Die leichte Teilbarkeit und die Verfügbarkeit dreier Stärken ermöglichen das schrittweise Auftitrieren auf die wirksame Dosis sowie, falls notwendig, individuelle Dosisanpassungen. Initial werden 5 mg bis 10 mg pro Tag empfohlen. Bei eher zierlichen Kindern im beginnenden Schulalter kann auch eine Anfangsdosis von 2,5 mg täglich besser geeignet sein [2]. Die Einnahme sollte mit etwas Flüssigkeit zu oder direkt nach einer Mahlzeit erfolgen. In Abhängigkeit von der Wirksamkeit und Verträglichkeit erfolgt die Aufdosierung wöchentlich in 2,5- bis 5-mg-Schritten. Die Maximaldosis beträgt 20 mg, jedoch können bei älteren Kindern Tagesdosen von 40 mg zur Einstellung notwendig sein.
Behandlungspausen („Drug holidays“), beispielsweise in den Schulferien, sind geeignet um herauszufinden, ob das Medikament noch notwendig ist [1]. Da bei abruptem Absetzen von Dexamfetamin nach längerer Behandlung starke Müdigkeit und Depressionen auftreten können, muss das Absetzen ausschleichend erfolgen.

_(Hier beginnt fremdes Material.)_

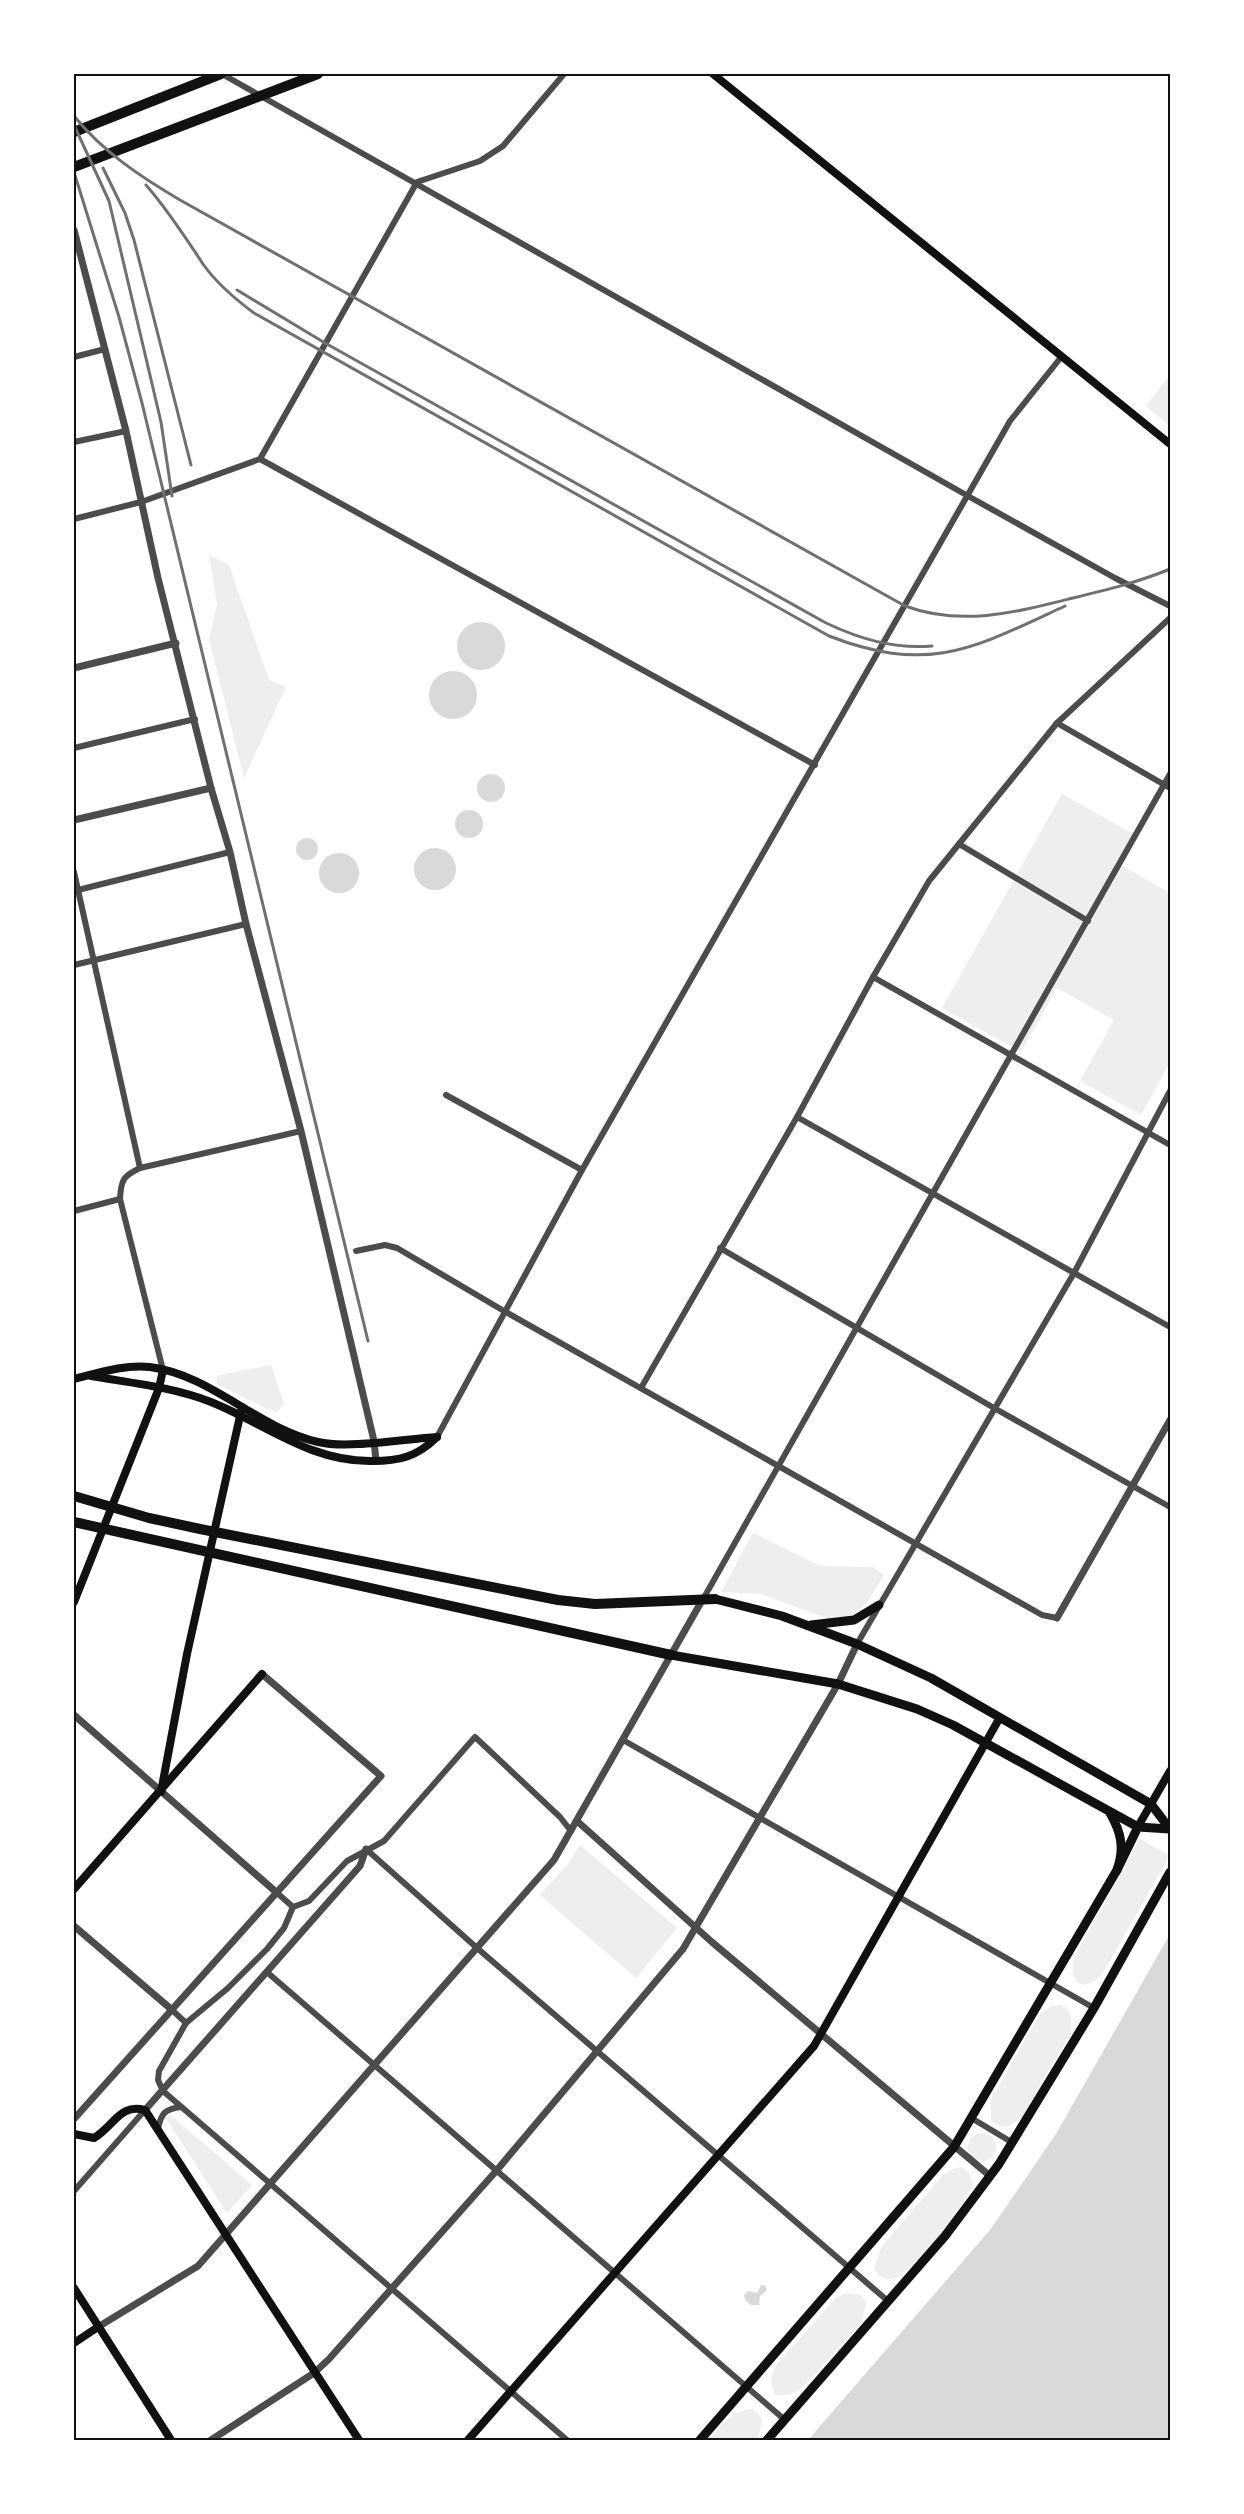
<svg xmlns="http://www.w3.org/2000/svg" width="1244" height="2514" font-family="'Golos Text',sans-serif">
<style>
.green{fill:#eee}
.water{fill:#d9d9d9}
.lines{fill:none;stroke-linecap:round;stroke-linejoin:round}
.minor{stroke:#4c4c4c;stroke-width:6}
.tertiary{stroke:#4c4c4c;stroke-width:7}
.secondary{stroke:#111;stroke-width:8}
.primary{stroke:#111;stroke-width:9}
.trunk{stroke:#111;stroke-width:9}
.motorway{stroke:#111;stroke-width:10}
.rail{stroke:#707070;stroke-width:3}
.neatline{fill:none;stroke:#111;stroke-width:2}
</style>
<rect width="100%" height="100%" fill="#fff"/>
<g class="green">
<polygon points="1170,375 1170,426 1146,406"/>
<polygon points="209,555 229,565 269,680 286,687 244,778 209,639 217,604"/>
<polygon points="1062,794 1135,835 1119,864 1170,893 1170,1062 1141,1115 1080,1081 1114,1020 1057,988 1021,1052 942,1008"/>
<polygon points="271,1365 284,1404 276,1413 216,1384 217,1376"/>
<polygon points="753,1533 820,1566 873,1567 884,1575 867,1603 847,1619 829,1619 761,1594 721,1592"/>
<path d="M 1140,1839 L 1168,1855 L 1167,1861 L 1103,1973 C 1082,1996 1067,1982 1075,1955 Z"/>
<polygon points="580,1845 677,1928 636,1978 540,1895 568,1864"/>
<path d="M 1059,2005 C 1074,2008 1072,2022 1070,2035 L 1022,2117 C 1012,2126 1002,2132 991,2120 L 991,2099 L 1039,2015 L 1050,2007 Z"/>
<polygon points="168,2113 252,2185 227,2213 165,2117"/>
<circle cx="982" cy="2147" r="14"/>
<path d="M 961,2167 L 969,2173 L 973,2184 C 966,2204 912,2275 892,2279 C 882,2280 878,2275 874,2268 L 882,2246 L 942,2176 L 953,2169 Z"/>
<path d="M 846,2293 L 861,2295 L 866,2302 L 862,2322 L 803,2387 C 794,2393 785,2398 775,2394 C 769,2383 771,2374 777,2364 L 835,2299 Z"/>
<path d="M 751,2409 L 758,2413 L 762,2420 L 758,2440 L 709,2440 C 721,2426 731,2411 751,2409 Z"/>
</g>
<g class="water">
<circle cx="481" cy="646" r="24"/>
<circle cx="453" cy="695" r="24"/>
<circle cx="491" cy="788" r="14"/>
<circle cx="469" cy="824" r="14"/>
<circle cx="307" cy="849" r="11"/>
<circle cx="435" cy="869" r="21"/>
<circle cx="339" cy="873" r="20"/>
<polygon points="1170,1934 1170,2440 808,2440 990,2230 1056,2134"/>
<polygon points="761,2285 765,2285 767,2290 760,2296 759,2305 751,2305 745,2300 744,2295 748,2291 757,2293"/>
</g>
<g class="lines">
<g class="minor">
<polyline points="222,74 968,496 1115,578 1170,606"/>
<polyline points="74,357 105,349"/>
<polyline points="74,442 126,431"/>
<polyline points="260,459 815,765"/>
<polyline points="74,519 141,502 260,459 417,182 480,161 503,146 564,74"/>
<polyline points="1057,723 1170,788"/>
<polyline points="74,748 195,719"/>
<polyline points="959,844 1088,921"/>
<polyline points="74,872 140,1168"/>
<polyline points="74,891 230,852"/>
<polyline points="74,965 246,924"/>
<polyline points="873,977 1170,1145"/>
<polyline points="446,1095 582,1170"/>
<polyline points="797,1117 1170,1327"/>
<polyline points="74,1211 120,1199"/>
<polyline points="720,1248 994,1408 1170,1507"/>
<polyline points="356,1251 385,1245 397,1248 504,1311 1042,1615 1057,1618"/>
<path d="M 163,1370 L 120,1199 C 121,1180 123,1176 140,1168 L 301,1131"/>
<polyline points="641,1388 797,1117 873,977 929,881 1057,723 1170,618"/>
<polyline points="437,1437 582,1170 1010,421 1062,356"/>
<polyline points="702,1601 1170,774"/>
<polyline points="857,1644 1074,1273 1170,1091"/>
<polyline points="623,1740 1094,2008"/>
<polyline points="366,1849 477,1948 888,2301"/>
<polyline points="276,1892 293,1907"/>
<polyline points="293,1907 284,1928 267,1949 228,1988 186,2023 159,2071 158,2080 163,2091 567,2440"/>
<polyline points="293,1907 309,1901 347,1861 384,1841 475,1737 560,1817 571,1831"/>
<polyline points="268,1973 785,2420"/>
<polyline points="171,2009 186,2023"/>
<polyline points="973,2119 1013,2143"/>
<path d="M 158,2129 C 161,2113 165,2109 181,2107"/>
<polyline points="74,2191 145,2110"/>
</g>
<g class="tertiary">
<polyline points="74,230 126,431 158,578 211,788 230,852 246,924 301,1131 374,1441 376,1461"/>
<polyline points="74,668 176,643"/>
<polyline points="74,820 211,788"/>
<polyline points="1057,1618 1170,1420"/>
<polyline points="74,1715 276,1892"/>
<polyline points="577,1821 713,1943 990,2176"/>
<polyline points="74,1926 171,2009"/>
<polyline points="145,2110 360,1866 366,1849"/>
<polyline points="74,2119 381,1776 262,1674"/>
<polyline points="98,2327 198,2266 554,1860 700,1604"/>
<polyline points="211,2440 314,2373 329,2359 497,2170 683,1949 838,1684 857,1644"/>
</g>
<g class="secondary">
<polyline points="713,74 1170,444"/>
<path d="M 91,1376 C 131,1383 173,1387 211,1402 C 266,1424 310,1462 372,1461 C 399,1461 417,1457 437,1437"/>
<path d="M 74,1379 C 98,1373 125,1364 150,1367 C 212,1375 257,1428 318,1442 C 348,1449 404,1439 437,1437"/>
<polyline points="74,1602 159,1388 163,1370"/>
<polyline points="161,1792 187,1654 242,1407"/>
<polyline points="1136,1830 1170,1771"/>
<polyline points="74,1889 262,1674"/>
<path d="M 74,2134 L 94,2138 C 114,2126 120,2103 145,2110 L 359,2440"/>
<polyline points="74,2288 171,2440"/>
<polyline points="74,2343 98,2327"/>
<polyline points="468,2440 814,2046 999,1719"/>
</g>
<g class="primary">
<polyline points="700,2440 954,2147 1117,1870 1136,1831"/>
<polyline points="767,2440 945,2236 999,2164 1094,2008 1170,1872"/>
</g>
<g class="trunk">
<polyline points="715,1599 782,1616 857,1644 931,1678 1151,1804 1170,1829"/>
<polyline points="811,1625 854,1620 879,1605"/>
<polyline points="671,1655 838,1684 917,1709 953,1725 1138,1827 1170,1829"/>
<path d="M 1110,1813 C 1121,1832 1125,1848 1117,1870"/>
</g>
<g class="motorway">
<polyline points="74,132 221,74"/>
<polyline points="74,167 318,74"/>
<polyline points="74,1496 149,1518 200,1529 558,1600 595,1604 715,1599"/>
<polyline points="74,1522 671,1655"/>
</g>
<g class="rail">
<path d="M 74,116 C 103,152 141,177 180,200 L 905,606 C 962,627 1017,612 1073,598 C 1106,590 1139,582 1170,569"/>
<polyline points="74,125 109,201 161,422 172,496"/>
<polyline points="103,168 125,213 134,240 191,465"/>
<polyline points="74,172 119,317 142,403 368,1341"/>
<path d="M 146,185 C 168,210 185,237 203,264 C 217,284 235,299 254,313 L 829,636 C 930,675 974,648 1065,606"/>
<path d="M 237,290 L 325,343 L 826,623 C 860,639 893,649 932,646"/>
</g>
</g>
<rect width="1244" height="2514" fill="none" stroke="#ffffff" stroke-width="150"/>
<rect x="75" y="75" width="1094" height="2364" class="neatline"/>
</svg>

Demgegenüber raten europäische Leitlinien [2] von Behandlungspausen ab, da eine Unterbrechung der Stimulanzientherapie auch mit höheren Risiken (beispielsweise Unfällen) verbunden sein kann und noch nicht genügend Daten aus randomisierten Langzeitstudien vorliegen [3].
Die Behandlung mit Dexamfetamin ist zu beenden, wenn nach einem Monat Therapie keine Verbesserung der Symptome zu verzeichnen ist.
Suchtpotenzial beachten
Wie alle Amphetamine kann auch Dexamfetamin zur Abhängigkeit führen. Daher müssen die Patienten diesbezüglich sorgfältig überwacht werden. Zu den Anzeichen eines Amphetamin-Missbrauchs zählen unter anderem schwere Dermatosen, ausgeprägte Schlaflosigkeit, Hyperaktivität, Persönlichkeitsveränderungen sowie unplausible Rezeptverlängerungen. Jedoch ist in den USA, wo Dexamfetamin bereits viel länger als in Deutschland sowie in größerem Umfang eingesetzt wird, bisher keine Häufung von Missbrauchsfällen aufgetreten. Für Patienten mit einer Alkohol- oder Drogenabhängigkeit in der Anamnese ist Dexamfetamin nicht geeignet.Des Weiteren ist der verschreibende Arzt angehalten, neben Blutdruck und Puls sowie Körpergröße, Wachstum und Appetit bei jedem Kontrolltermin und jeder Dosisanpassung auch psychiatrische Störungen zu erfassen.
Quelle
Prof. Dr. Michael Huss, Mainz, Dr. Klaus Skrodzki, Forchheim, Dr. Henrik Uebel-von Sandersleben, Göttingen; Pressekonferenz „Patient im Fokus: Neue Möglichkeiten in der Amfetamin-Therapie der ADHS im Kindes- und Jugendalter“, veranstaltet von Medice im Rahmen des DGPPN-Kongresses 2015, Berlin, 26. November 2015.
Literatur
1. Fachinformation Attentin® 5 mg Tablette; Stand Juli 2015.
2. Graham J, et al. European Guidelines on managing adverse effects of medication für ADHD. Eur Child Adolesc Psychiatr 2011;20:17–37.
3. Huss M, et al. Dexamphetamin in der ADHS-Therapie. Stuttgart: Georg Thieme Verlag, 2015.